Demeurer en Jésus, c’est entrer dans cette paix profonde que rien ne peut troubler. Celui qui accueille le Fils accueille le Père ; celui qui contemple le Fils contemple le Père. Jésus rassure ses disciples — et chacun de nous aujourd’hui — par cette parole qui traverse les siècles : « Que votre coeur ne soit pas bouleversé : vous croyez en Dieu, croyez aussi en moi. » Croire, ici, n’est pas un effort moral, mais un abandon confiant : laisser Dieu habiter notre coeur pour en faire sa demeure.

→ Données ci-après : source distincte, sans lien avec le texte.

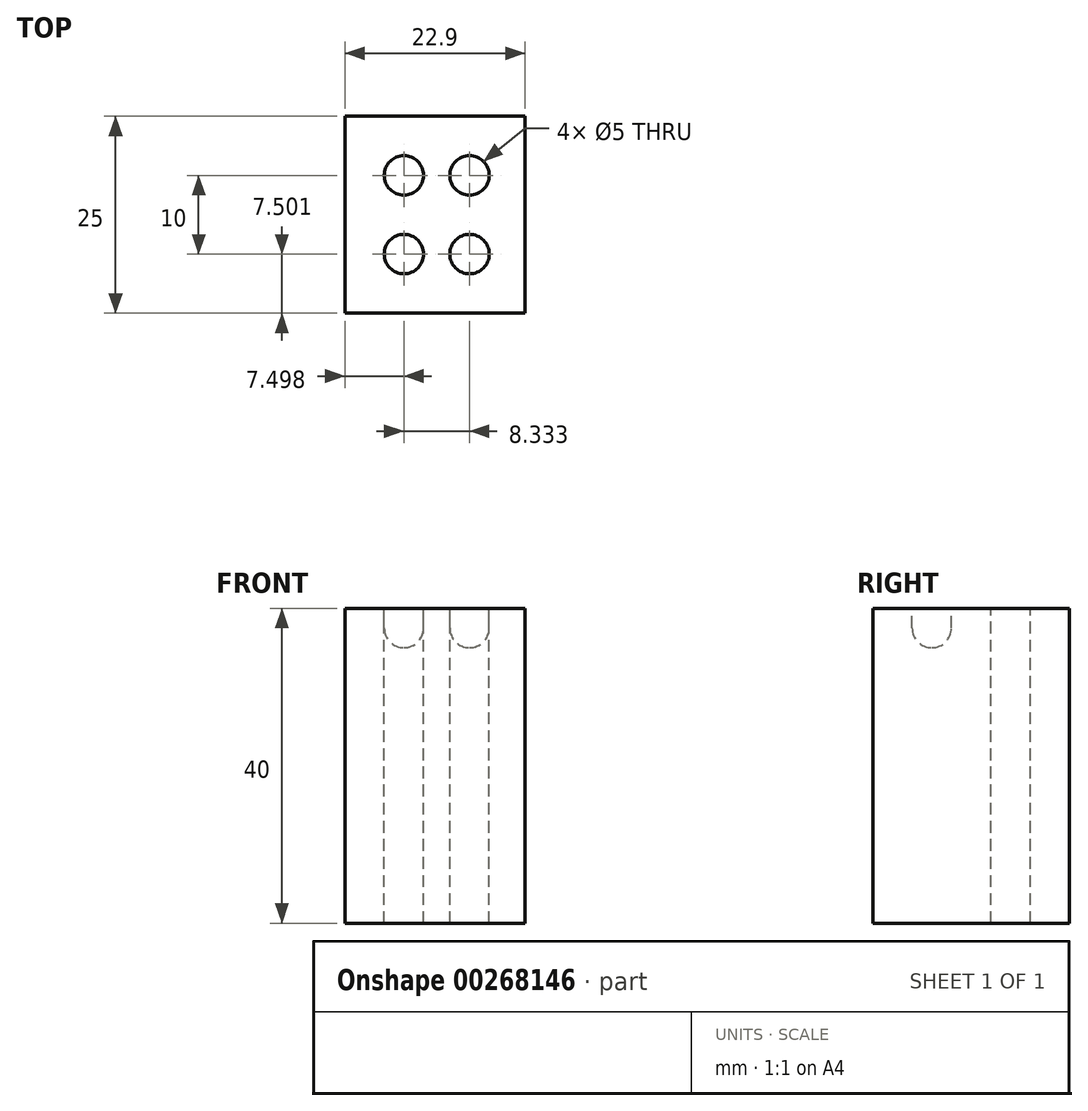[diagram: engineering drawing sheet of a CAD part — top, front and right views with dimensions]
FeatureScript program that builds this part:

Jésus est la pierre vivante, choisie et précieuse. Par son amour, il fait de nous des pierres vivantes, appelées à entrer dans la construction de la demeure spirituelle. La célébration pascale nous rappelle ce mystère : dans la résurrection du Christ, chacun de nous est déjà ressuscité en espérance. Nous ne marchons pas vers la vie : nous marchons dans la vie, parce que le Vivant marche avec nous.
En ces jours où nos communautés cherchent à témoigner de l’Évangile avec simplicité et courage, rappelons-nous que notre mission ne commence pas par ce que nous faisons, mais par ce que nous sommes devenus en Christ : des vivants appelés à faire vivre, des relevés appelés à relever, des aimés appelés à aimer.